Myanmar's chairmanship is the first time it has taken the helm of ASEAN, despite having been a member for 17-years, as concerns about the rights record of the former junta kept the country on the sidelines.

But reforms under a quasi-civilian regime that came to power in 2011 have burnished the country's international standing and seen the removal of most Western sanctions.

Tensions flared this week after Beijing controversially relocated a deep-water oil rig into territory also claimed by Hanoi.

The area around the drilling well has since seen several collisions between Chinese and Vietnamese ships, with the communist neighbours each blaming the other for the rise in tensions.

China and Vietnam, who fought a brief border war in 1979, frequently trade diplomatic barbs over oil exploration, fishing rights and the Spratly and Paracel Islands.

UN Secretary General Ban Ki-moon called on both countries to "exercise the utmost restraint" in the sea, United Nations deputy spokesman Farhan Haq said Friday.

Observers have said Beijing's decision to move the rig could have been a tit-for-tat response to a visit to the region by US President Barack Obama, who reaffirmed support for Asian allies the Philippines and Japan, which is locked in its own maritime territorial dispute with China.

Beijing claims sovereign rights to almost the whole of the South China Sea, which is believed to sit atop vast oil and gas deposits.

The Philippines and Vietnam are China's most vocal critics.

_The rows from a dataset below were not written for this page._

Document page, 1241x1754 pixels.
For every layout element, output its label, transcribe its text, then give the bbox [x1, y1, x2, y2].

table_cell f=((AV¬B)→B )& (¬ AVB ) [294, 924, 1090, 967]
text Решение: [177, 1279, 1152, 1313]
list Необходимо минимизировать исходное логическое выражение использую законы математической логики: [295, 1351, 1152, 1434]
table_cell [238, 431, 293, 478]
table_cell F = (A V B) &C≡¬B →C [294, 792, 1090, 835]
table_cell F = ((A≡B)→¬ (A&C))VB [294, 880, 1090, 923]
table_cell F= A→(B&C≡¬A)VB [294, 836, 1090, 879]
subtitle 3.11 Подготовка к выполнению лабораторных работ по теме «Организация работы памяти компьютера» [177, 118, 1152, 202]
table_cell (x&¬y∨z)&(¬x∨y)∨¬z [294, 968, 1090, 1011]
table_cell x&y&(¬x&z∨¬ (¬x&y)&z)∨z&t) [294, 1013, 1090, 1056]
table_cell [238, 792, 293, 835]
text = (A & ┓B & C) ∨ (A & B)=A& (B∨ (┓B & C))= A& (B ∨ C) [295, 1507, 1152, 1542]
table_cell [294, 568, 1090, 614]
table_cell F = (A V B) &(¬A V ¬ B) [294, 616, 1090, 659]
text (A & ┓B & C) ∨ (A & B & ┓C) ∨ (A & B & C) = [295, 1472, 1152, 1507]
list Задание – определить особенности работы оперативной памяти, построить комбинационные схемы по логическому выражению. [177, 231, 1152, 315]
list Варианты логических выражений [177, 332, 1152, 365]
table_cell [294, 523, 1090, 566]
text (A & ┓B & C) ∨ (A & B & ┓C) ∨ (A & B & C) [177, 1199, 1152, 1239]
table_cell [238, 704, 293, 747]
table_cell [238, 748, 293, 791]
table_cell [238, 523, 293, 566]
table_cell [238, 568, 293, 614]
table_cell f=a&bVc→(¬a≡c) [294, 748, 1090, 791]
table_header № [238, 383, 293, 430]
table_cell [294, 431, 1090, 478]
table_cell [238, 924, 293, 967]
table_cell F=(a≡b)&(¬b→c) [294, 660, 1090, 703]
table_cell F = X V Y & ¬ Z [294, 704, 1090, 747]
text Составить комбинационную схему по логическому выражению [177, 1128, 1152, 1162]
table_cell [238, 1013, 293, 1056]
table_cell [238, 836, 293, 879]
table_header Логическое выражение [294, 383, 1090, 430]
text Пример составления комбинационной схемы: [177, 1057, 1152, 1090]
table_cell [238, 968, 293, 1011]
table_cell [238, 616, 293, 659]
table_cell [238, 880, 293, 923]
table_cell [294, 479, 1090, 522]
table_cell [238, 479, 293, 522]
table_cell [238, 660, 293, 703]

But the South China Sea is also claimed in part by ASEAN members Brunei and Malaysia as well as Taiwan.

Manila, which has asked a UN tribunal to rule on China's claims over most of the sea, also said it had detained a Chinese fishing boat in disputed territory this week.

Philippine President Benigno Aquino Saturday urged fellow Southeast Asian leaders to face up to the threat posed by China's increasing assertiveness in the sea, stressing that it affected regional "security".

Beijing prefers to negotiate directly with its smaller, weaker neighbours on a bilateral basis, a policy that is rejected by its rivals.

The other ASEAN members are Cambodia, Indonesia, Laos, Myanmar, Singapore and Thailand.